===== RECORDS FOR THE TASK =====
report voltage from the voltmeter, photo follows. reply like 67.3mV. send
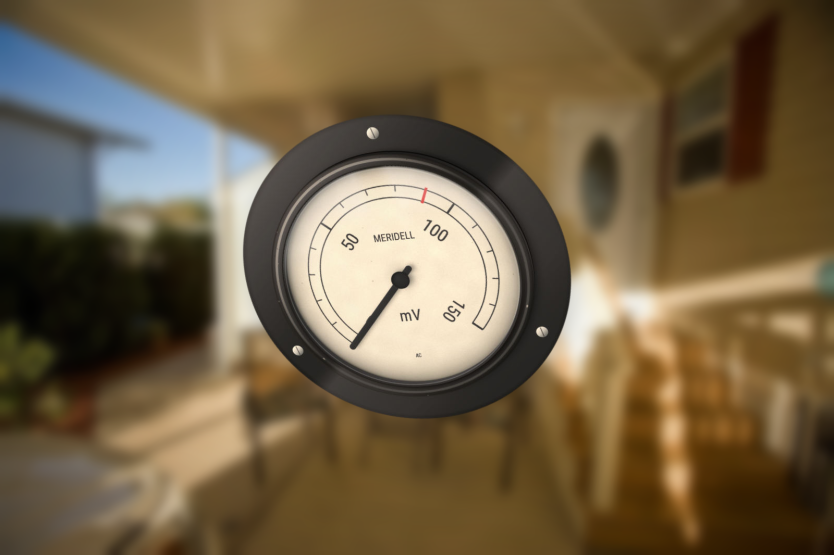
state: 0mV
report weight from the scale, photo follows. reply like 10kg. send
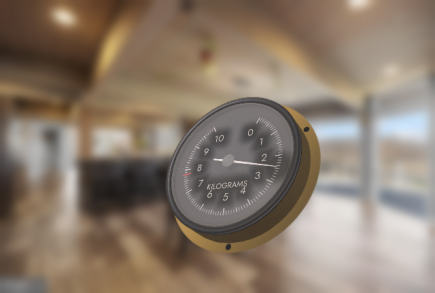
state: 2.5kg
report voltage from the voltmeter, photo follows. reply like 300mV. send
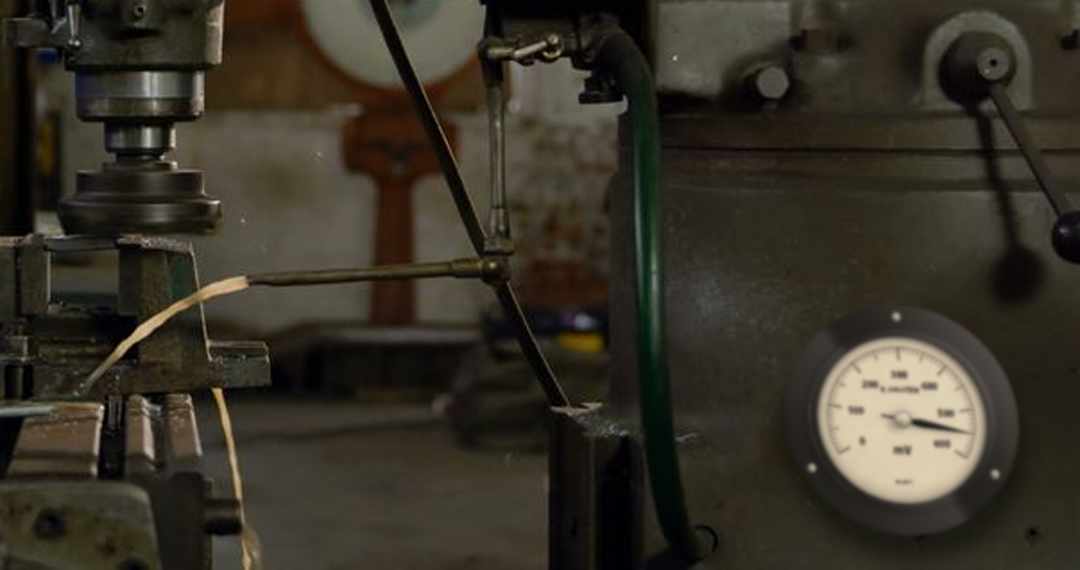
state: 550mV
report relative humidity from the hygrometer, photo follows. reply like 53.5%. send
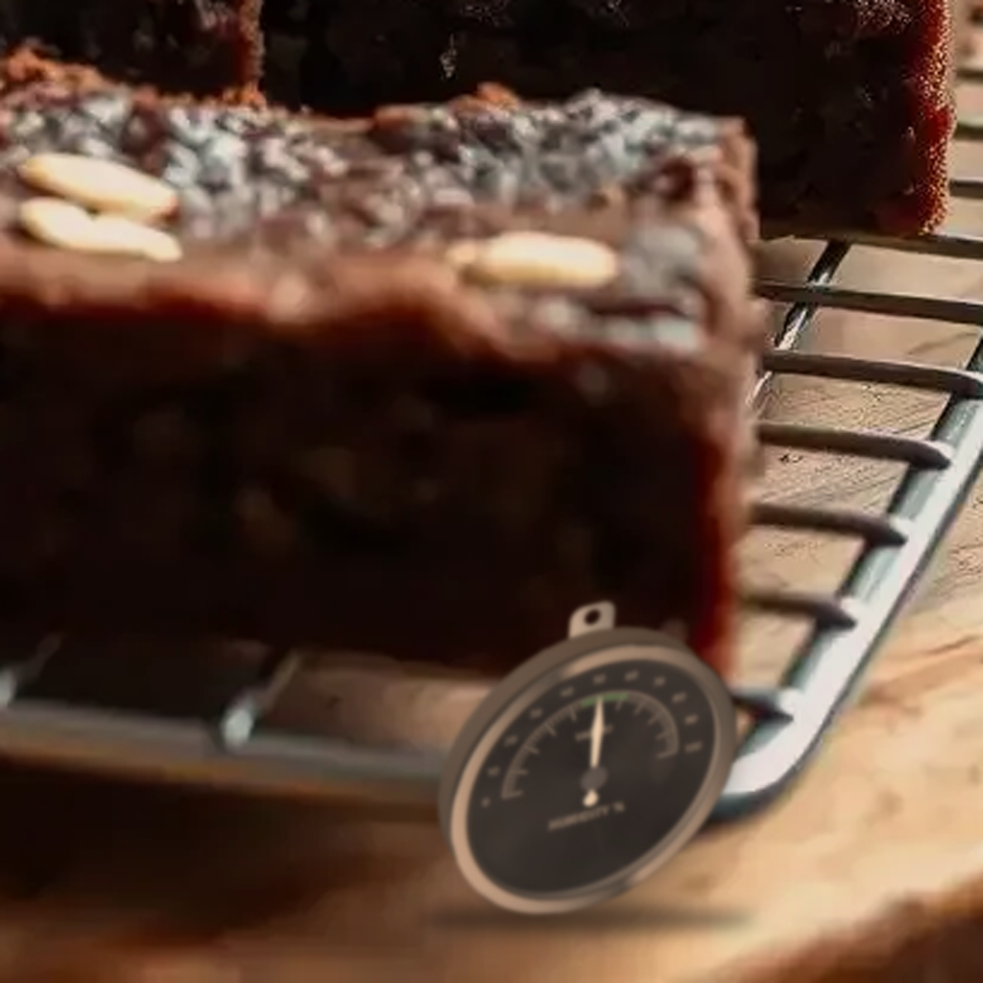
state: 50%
=====
===== RECORDS FOR THE TASK =====
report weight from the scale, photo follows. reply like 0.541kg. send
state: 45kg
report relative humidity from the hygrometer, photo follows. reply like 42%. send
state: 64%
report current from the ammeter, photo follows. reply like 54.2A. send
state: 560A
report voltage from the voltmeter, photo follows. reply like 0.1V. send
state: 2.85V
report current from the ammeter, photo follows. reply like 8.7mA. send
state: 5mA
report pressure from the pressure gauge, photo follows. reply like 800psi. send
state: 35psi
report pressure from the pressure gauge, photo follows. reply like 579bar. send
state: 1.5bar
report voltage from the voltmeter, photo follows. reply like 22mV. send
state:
=====
## WHAT THE EXERCISE ASKS
Please count the lines in the entries above that contain the word "current", and reply with only that number.

## SOLUTION BELOW
2